**WRITTEN TASK A:** Set down the entire forum thread about the CGI connection problem word for word.

**DOCUMENT EXTRACT:**
--------------------------------------------------

Coin said:
Is the CGI talking to a database server, like mysql or something?
The CGIs are doing very little. They make a connection (through an internal firewall) to a Perl server on a separate machine. We don't believe the internal firewall is overloaded, and we know the Perl server(s) similarly aren't overloaded. We also know the Apache "MaxClients" isn't being hit (or whatever it's called in Apache-- I'm forgetting the exact name).
Coin said:
Can you replicate the bad behavior on demand, say by simulating heavy load? If so, does the problem go away if you temporarily switch to HTTP?
We can't replicate the problem. We've tried various browsers (clients with problems have been using MSIE 6,7,8, which we've tested), both inside and outside our network. Some clients complain about it, but most don't.
We can't really experiment, which is unfortunate-- although we're trying to coordinate with clients to figure it out.
Coin said:
What you are describing sounds like a pretty normal LAMP problem. Probably you are running out of some resource such as RAM or database client connections.
If it were a resource issue, I would expect that our internal staff (and other clients) would have similar problems during heavy loads. But it seems that
particular clients are repeatedly having issues. It's very unclear at the moment, since details from customers are sketchy. A few of them HAVE suddenly "gotten better", but some are constantly experiencing issues.
We've been running the site for roughly 12 years, we've had resource issues before which we could track, but this one seems very different. Recently (on the 11th), we changed:
1) The domain name. Shouldn't be a big deal.
2) The certificate. We now use TrustWave rather than Verisign. It's also a 256-byte key rather than a 128-byte key.
3) Some of the page references. Used to be that ALL the content was loaded from a single domain. Now, some of it is loaded from a SEPARATE domain (albeit it's all on the same actual webserver)
There's other things behind the scenes that we've changed (like which MySQL database we use, etc), but we can verify that those AREN'T causing the problem. The problem is visible before the MySQL connections are even established or used, and before any actual processing is done-- by the time the connection is received, the problem's already happening.

--------------------------------------------------

**WRITTEN TASK B:** From the rows, extract the stretch from their first line through the line containing "## admin of page", both ends included, and copy those lines unchanged.

(Stored dataset rows)
--------------------------------------------------

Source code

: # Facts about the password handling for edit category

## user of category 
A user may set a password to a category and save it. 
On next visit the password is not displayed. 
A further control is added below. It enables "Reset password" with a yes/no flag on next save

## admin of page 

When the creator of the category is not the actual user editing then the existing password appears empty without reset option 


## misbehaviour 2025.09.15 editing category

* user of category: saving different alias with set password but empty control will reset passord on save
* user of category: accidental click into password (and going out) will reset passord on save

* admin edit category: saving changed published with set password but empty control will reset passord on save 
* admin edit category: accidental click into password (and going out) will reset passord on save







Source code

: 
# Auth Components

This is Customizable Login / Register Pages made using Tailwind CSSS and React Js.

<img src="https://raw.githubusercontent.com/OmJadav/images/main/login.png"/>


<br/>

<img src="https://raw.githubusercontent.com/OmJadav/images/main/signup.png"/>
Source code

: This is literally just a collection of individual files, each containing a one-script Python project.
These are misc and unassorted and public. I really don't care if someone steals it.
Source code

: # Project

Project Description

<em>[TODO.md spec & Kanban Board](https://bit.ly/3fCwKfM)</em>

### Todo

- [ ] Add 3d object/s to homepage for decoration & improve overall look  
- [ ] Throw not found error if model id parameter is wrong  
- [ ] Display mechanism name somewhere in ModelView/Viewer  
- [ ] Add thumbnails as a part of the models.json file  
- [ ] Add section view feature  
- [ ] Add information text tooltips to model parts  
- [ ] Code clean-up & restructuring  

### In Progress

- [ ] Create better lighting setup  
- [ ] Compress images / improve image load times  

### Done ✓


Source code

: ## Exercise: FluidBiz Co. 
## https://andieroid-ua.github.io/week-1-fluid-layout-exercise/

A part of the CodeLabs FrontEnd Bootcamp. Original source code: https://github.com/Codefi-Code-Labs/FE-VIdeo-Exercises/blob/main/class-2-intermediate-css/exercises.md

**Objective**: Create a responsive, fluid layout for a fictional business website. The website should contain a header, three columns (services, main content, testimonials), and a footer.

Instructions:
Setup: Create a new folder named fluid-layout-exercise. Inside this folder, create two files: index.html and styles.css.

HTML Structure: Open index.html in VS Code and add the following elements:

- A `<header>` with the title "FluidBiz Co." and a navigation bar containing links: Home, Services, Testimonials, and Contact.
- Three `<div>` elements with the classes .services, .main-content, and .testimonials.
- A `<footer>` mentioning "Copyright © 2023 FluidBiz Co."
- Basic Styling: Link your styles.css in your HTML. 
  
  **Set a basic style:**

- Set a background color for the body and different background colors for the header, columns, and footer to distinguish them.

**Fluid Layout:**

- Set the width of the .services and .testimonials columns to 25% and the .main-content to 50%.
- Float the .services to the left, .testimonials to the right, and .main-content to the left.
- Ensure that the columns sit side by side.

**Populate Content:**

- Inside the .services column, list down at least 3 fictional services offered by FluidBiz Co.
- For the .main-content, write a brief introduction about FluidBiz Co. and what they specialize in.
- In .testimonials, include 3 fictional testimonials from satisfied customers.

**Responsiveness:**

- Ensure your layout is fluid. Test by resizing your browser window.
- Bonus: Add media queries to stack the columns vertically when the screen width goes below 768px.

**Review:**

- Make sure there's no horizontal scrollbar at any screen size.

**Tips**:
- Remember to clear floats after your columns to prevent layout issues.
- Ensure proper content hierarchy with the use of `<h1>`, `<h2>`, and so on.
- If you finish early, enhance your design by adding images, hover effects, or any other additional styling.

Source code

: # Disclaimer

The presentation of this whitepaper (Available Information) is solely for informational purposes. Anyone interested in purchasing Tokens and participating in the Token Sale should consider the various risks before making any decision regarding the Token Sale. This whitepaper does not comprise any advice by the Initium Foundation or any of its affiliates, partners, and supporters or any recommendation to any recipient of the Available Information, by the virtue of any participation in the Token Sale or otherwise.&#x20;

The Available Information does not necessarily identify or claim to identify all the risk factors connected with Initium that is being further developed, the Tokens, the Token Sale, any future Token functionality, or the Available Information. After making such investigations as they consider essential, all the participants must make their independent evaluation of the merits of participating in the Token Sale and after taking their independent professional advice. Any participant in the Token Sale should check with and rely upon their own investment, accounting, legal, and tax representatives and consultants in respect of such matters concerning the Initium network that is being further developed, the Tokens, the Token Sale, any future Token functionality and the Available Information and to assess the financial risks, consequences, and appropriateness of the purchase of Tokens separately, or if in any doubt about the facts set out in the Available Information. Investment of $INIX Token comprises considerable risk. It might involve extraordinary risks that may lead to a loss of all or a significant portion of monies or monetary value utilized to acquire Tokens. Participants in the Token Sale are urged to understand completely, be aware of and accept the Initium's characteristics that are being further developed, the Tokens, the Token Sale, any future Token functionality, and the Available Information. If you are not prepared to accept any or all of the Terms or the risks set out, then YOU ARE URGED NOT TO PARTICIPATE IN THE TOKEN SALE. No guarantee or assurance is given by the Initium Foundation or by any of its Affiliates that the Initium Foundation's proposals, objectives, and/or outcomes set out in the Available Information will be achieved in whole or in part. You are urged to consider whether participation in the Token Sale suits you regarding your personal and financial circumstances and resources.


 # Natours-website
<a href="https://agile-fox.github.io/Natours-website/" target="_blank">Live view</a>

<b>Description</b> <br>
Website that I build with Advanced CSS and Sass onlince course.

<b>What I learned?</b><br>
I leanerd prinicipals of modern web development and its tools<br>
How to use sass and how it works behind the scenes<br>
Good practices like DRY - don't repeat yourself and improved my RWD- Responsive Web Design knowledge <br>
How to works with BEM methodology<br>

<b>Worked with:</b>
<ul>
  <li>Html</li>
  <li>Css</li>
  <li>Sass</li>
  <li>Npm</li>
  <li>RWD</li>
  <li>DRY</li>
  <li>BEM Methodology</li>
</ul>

--------------------------------------------------

**SOLUTION A:**
Coin said:
Is the CGI talking to a database server, like mysql or something?
The CGIs are doing very little. They make a connection (through an internal firewall) to a Perl server on a separate machine. We don't believe the internal firewall is overloaded, and we know the Perl server(s) similarly aren't overloaded. We also know the Apache "MaxClients" isn't being hit (or whatever it's called in Apache-- I'm forgetting the exact name).
Coin said:
Can you replicate the bad behavior on demand, say by simulating heavy load? If so, does the problem go away if you temporarily switch to HTTP?
We can't replicate the problem. We've tried various browsers (clients with problems have been using MSIE 6,7,8, which we've tested), both inside and outside our network. Some clients complain about it, but most don't.
We can't really experiment, which is unfortunate-- although we're trying to coordinate with clients to figure it out.
Coin said:
What you are describing sounds like a pretty normal LAMP problem. Probably you are running out of some resource such as RAM or database client connections.
If it were a resource issue, I would expect that our internal staff (and other clients) would have similar problems during heavy loads. But it seems that
particular clients are repeatedly having issues. It's very unclear at the moment, since details from customers are sketchy. A few of them HAVE suddenly "gotten better", but some are constantly experiencing issues.
We've been running the site for roughly 12 years, we've had resource issues before which we could track, but this one seems very different. Recently (on the 11th), we changed:
1) The domain name. Shouldn't be a big deal.
2) The certificate. We now use TrustWave rather than Verisign. It's also a 256-byte key rather than a 128-byte key.
3) Some of the page references. Used to be that ALL the content was loaded from a single domain. Now, some of it is loaded from a SEPARATE domain (albeit it's all on the same actual webserver)
There's other things behind the scenes that we've changed (like which MySQL database we use, etc), but we can verify that those AREN'T causing the problem. The problem is visible before the MySQL connections are even established or used, and before any actual processing is done-- by the time the connection is received, the problem's already happening.

**SOLUTION B:**
Source code

: # Facts about the password handling for edit category

## user of category 
A user may set a password to a category and save it. 
On next visit the password is not displayed. 
A further control is added below. It enables "Reset password" with a yes/no flag on next save

## admin of page 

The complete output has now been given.